─── Records shown ───

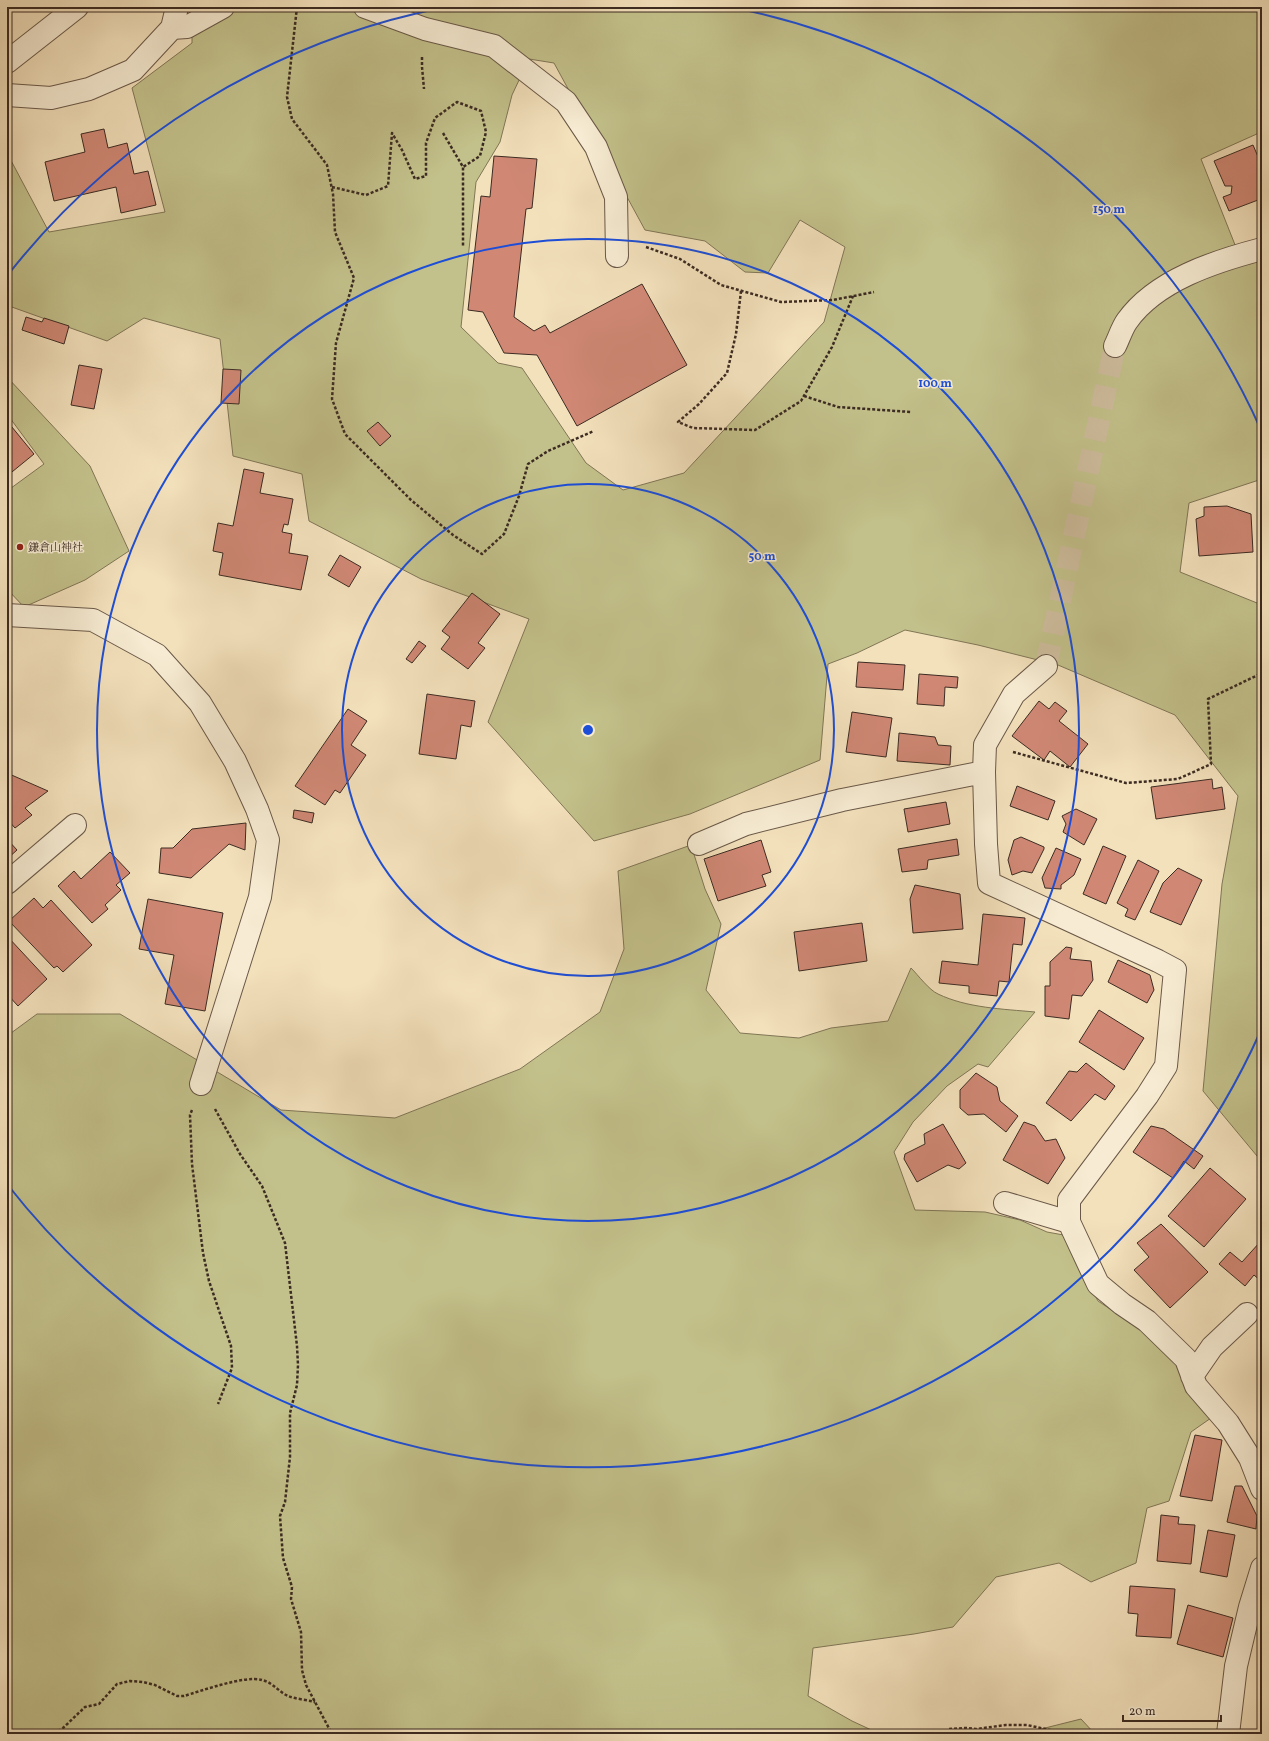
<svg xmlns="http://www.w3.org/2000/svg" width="1269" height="1741" viewBox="0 0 1269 1741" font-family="Vollkorn,'Noto Serif JP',serif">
<rect width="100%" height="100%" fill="#f3e1bc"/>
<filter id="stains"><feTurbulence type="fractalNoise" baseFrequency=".005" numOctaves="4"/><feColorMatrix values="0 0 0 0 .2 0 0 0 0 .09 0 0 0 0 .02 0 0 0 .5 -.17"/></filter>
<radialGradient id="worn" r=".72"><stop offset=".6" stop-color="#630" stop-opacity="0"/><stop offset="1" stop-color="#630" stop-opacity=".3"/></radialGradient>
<path fill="#c3c18b" stroke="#807656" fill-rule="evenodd" d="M 192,7 L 1262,7 L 1262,129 L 1259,133 L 1201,159 L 1243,265 L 1262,260 L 1262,479 L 1189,503 L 1180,572 L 1262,605 L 1262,1162 L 1203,1091 L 1222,884 L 1238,796 L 1175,715 L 1058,665 L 978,645 L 905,630 L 857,653 L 828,664 L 820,760 L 690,814 L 594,841 L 488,722 L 529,619 L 421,579 L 309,521 L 302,474 L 233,456 L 220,339 L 144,318 L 107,341 L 9,306 L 7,312 L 7,153 L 49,232 L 165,212 L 132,88 L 192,43 ZM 529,59 L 554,63 L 645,230 L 705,241 L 745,272 L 768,273 L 800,220 L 845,247 L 824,322 L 684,473 L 623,490 L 586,463 L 522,368 L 498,363 L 461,327 L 476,182 L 500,142 L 512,95 Z
M 7,377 L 90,466 L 129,551 L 85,580 L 24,607 L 7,589 L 7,491 L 44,464 L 7,414 Z
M 691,845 L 705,889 L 721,924 L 706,990 L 740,1033 L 799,1038 L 831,1028 L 888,1021 L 911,968 C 918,975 929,990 938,994 C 967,1008 1003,1009 1035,1012 L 988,1067 L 978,1064 L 947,1086 L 913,1122 L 894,1152 L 915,1210 L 985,1212 L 1020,1220 L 1047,1232 L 1069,1236 L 1077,1261 L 1098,1301 L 1160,1342 L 1180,1367 L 1211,1418 L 1191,1432 L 1169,1501 L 1147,1508 L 1136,1563 L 1091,1582 L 1059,1563 L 996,1577 L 953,1627 L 914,1634 L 813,1648 L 808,1696 L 852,1721 L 880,1734 L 7,1734 L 7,1036 L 37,1014 L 120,1014 L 281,1110 L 395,1118 L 520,1069 L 600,1012 L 624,949 L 618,871 Z
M 1081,1719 L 1095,1734 L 1021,1734 Z"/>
<path fill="#d08875" stroke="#3c2b22" d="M 104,129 L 108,148 L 127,143 L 134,174 L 148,171 L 156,205 L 121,213 L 116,187 L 54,201 L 45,162 L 85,152 L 81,134 Z
M 1253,145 L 1262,166 L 1262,205 L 1260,205 L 1258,200 L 1229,211 L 1223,197 L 1231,194 L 1232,186 L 1225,186 L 1214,161 Z
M 494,156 L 537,159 L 532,208 L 526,209 L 514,317 L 534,331 L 545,325 L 550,333 L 642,284 L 687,365 L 577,426 L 537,355 L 504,353 L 483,312 L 468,310 L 481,196 L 490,197 Z
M 26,317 L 42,322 L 44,318 L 69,326 L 64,344 L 22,330 Z
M 79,365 L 102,369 L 94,409 L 71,405 Z
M 223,369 L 241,370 L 239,404 L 221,403 Z
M 7,421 L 34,454 L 7,476 Z
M 378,422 L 391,436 L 380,446 L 367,431 Z
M 244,469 L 264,473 L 260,493 L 293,499 L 288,525 L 284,524 L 282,532 L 292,534 L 289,553 L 308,556 L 301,590 L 219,575 L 223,553 L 213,551 L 218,523 L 233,526 Z
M 1227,506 L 1251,514 L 1253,552 L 1199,556 L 1196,519 L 1204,516 L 1204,507 Z
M 340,555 L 361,567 L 349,587 L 328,575 Z
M 472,593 L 500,614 L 478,643 L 485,648 L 468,669 L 441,649 L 450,637 L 442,631 Z
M 419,641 L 426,646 L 412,663 L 406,659 Z
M 858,662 L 905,665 L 903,690 L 856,687 Z
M 919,674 L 958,677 L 957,688 L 945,687 L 944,706 L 917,704 Z
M 427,694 L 475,701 L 471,727 L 461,725 L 456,759 L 419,754 Z
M 1039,701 L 1049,709 L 1055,702 L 1067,711 L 1059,721 L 1088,744 L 1070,767 L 1050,751 L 1044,760 L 1012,736 Z
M 348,709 L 367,721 L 351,745 L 366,755 L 340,793 L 335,790 L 325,805 L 295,786 Z
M 852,712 L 892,718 L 886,757 L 846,752 Z
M 899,733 L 935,737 L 938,745 L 951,746 L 950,765 L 897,761 Z
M 7,773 L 48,791 L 25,808 L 32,815 L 15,828 L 7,819 Z
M 1212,779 L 1213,789 L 1222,787 L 1225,809 L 1156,819 L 1151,787 Z
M 1017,786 L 1055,801 L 1048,820 L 1010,806 Z
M 946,802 L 950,824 L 908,832 L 904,809 Z
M 1076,809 L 1097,819 L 1084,845 L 1063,832 L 1066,824 L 1062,816 Z
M 294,810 L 314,813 L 312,823 L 293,818 Z
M 246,823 L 245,850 L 229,844 L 191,878 L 159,873 L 161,848 L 173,848 L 192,829 Z
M 1021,837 L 1044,847 L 1044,849 L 1032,873 L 1023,871 L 1012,875 L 1008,860 L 1014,840 Z
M 7,839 L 17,850 L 7,859 Z
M 957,839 L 959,855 L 928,860 L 927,869 L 902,872 L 898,849 Z
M 761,840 L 771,872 L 762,875 L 766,886 L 718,901 L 704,859 Z
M 1103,846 L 1126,856 L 1106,904 L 1083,894 Z
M 1056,848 L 1081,859 L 1074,875 L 1061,885 L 1061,889 L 1045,888 L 1042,878 Z
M 110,852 L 130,873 L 116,885 L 121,890 L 105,905 L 108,909 L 92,923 L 58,886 L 74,871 L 81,879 Z
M 1138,860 L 1159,871 L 1135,920 L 1125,916 L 1128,909 L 1117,903 Z
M 1178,868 L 1202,880 L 1181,925 L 1150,912 L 1163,883 Z
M 915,885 L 960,894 L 963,929 L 913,933 L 910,899 Z
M 34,898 L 43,908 L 51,900 L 92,945 L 63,972 L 57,966 L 54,968 L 9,921 Z
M 148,899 L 223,913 L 205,1011 L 165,1004 L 174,955 L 139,949 Z
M 983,914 L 1025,918 L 1022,945 L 1013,944 L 1009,982 L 999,981 L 997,996 L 969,993 L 969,986 L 939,983 L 942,961 L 978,965 Z
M 862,923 L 867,961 L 799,971 L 794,932 Z
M 7,936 L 47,979 L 18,1006 L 7,994 Z
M 1066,947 L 1072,948 L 1070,959 L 1091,961 L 1093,980 L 1082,996 L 1072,995 L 1069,1019 L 1045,1016 L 1045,986 L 1050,986 L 1050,962 Z
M 1118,960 L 1150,975 L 1154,990 L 1147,1003 L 1108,982 Z
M 1099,1010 L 1144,1038 L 1124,1070 L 1079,1042 Z
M 1086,1063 L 1115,1086 L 1105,1100 L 1095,1094 L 1071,1121 L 1046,1103 L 1069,1071 L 1077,1072 Z
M 976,1073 L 997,1087 L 1000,1101 L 1018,1116 L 1006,1132 L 984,1114 L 968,1115 L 960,1108 L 960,1090 Z
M 1024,1122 L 1035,1126 L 1045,1141 L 1056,1139 L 1065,1158 L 1048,1184 L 1003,1160 Z
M 943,1124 L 966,1163 L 959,1169 L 948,1165 L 917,1182 L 904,1159 L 905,1154 L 925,1144 L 924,1134 Z
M 1151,1126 L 1164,1129 L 1203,1156 L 1194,1169 L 1184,1161 L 1173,1178 L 1133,1152 Z
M 1210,1168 L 1246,1199 L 1204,1247 L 1168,1216 Z
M 1161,1224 L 1208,1272 L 1170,1308 L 1134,1270 L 1149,1257 L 1137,1243 Z
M 1260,1242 L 1262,1244 L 1262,1282 L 1254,1275 L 1245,1286 L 1219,1264 L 1230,1252 L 1242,1262 Z
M 1195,1435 L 1222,1440 L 1212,1501 L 1180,1496 Z
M 1235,1486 L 1242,1486 L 1257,1516 L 1256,1529 L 1227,1522 Z
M 1161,1515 L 1179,1517 L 1178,1524 L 1195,1525 L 1191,1564 L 1157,1561 Z
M 1208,1530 L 1235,1535 L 1227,1577 L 1200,1572 Z
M 1130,1586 L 1175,1589 L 1171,1638 L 1136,1636 L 1138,1614 L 1128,1613 Z
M 1188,1605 L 1233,1618 L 1223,1657 L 1177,1644 Z"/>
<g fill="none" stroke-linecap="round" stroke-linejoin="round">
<path stroke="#cebd9d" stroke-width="22" stroke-dasharray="22 11" stroke-linecap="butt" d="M 1046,666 L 1115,346"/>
<g stroke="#6a5848" stroke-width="24">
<path id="minor" d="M 365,7 L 425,29 L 494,46 L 566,102 L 596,147 L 616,197 L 617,256
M 172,28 L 187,27 L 223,7
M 7,62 L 77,7
M 7,95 L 51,98 L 89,89 L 133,70 L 172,28 L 177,7
M 1115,346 C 1119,338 1122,328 1127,321 C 1156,280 1216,261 1262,249
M 7,615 L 93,620 L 157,655 L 200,703 L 235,761 L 257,809 L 268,840 L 260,897 L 201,1084
M 1046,666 L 1014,694 L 985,745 L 984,772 L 986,844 L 989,883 L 1158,961 L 1175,970 L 1166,1066 L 1147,1096 L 1069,1200 L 1069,1222 L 1098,1284 L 1122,1304 L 1147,1321 L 1186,1359 L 1196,1386 L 1228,1423 L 1250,1458 L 1262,1489
M 699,844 L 746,824 L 842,800 L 984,772
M 7,883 L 75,825
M 1005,1203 L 1069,1222
M 1192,1376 L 1212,1347 L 1247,1314
M 1228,1734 L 1236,1666 L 1250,1607 L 1262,1568"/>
</g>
<path stroke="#3c2b22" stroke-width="2.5" stroke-dasharray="3 2" stroke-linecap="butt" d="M 297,7 L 287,97 L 292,119 L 327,165 L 333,194 L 335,232 L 354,278 L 336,343 L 332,399 L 345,434 L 411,500 L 453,535 L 482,554 L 504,534 L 519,496 L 528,464 L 548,451 L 594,431
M 422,57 L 422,67 L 424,89
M 443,133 L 463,167 L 463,246
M 332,187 L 366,195 L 388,186 L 392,133 L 402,150 L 415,179 L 426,176 L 426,143 L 435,118 L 457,102 L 481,111 L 486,132 L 480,156 L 463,167
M 646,247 L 680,259 L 721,285 L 781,302 L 833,300 L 874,292
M 741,291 L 736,334 L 727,373 L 699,404 L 678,422 L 693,428 L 755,430 L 801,401 L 832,347 L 853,296
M 804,396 L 838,407 L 911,412
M 1013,752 L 1126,783 L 1178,779 L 1211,764 L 1208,699 L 1262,673
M 215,1109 L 240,1154 L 262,1186 L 285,1243 L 297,1346 L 298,1365 L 297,1385 L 290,1413 L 290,1457 L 285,1502 L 280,1516 L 283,1558 L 292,1587 L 291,1599 L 301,1632 L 302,1670 L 306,1685 L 332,1734
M 192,1110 L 190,1115 L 192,1164 L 203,1253 L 209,1281 L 231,1346 L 232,1368 L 218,1404
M 949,1729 L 966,1728 L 976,1729 L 1006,1725 L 1027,1725 L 1068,1734
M 54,1734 L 63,1728 L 85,1707 L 99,1704 L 117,1684 L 130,1681 L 143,1682 L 155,1685 L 177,1696 L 184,1696 C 201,1691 245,1675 262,1680 C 272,1682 279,1692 288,1696 C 296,1699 307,1700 315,1702"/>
<use href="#minor" stroke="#f7ecd3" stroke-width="22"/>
</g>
<g fill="none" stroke="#1d4ed8" stroke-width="2">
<circle cx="588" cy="730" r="246"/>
<circle cx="588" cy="730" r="491"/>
<path d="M1261 1030A737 737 0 0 1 7 1184M7 276A737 737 0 0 1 441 8M735 8A737 737 0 0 1 1261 430"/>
</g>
<circle fill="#8f2418" stroke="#f7ecd3" stroke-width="1.5" cx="20" cy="547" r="4"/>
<g text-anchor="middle" stroke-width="3" stroke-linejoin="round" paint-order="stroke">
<g font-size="11" fill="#3c2b22" stroke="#f7ecd3" text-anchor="start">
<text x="28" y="551">鎌倉山神社</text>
</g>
</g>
<circle cx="588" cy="730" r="6" fill="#1d4ed8" stroke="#f7ecd3" stroke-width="2"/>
<g font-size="12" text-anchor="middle" font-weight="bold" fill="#1d4ed8" stroke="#f7ecd3" stroke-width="3" stroke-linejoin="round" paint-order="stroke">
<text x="1109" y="213">150 m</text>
<text x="935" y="387">100 m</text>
<text x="762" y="560">50 m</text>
</g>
<rect width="1269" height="1741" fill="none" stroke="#f3e1bc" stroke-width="24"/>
<rect x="8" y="8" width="1253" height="1725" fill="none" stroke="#3c2b22" stroke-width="2"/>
<rect x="12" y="12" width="1245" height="1717" fill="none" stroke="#3c2b22"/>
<path d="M1123 1715v6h98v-6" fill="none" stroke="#3c2b22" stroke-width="2"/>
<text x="1129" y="1715" font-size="12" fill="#3c2b22" stroke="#f7ecd3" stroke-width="3" paint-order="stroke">20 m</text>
<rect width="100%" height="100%" filter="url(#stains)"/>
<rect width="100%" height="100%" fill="url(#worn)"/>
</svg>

───

▶ Task instructions
Give only the number of lines in the data that include the string "worn".

▶ Completed task
2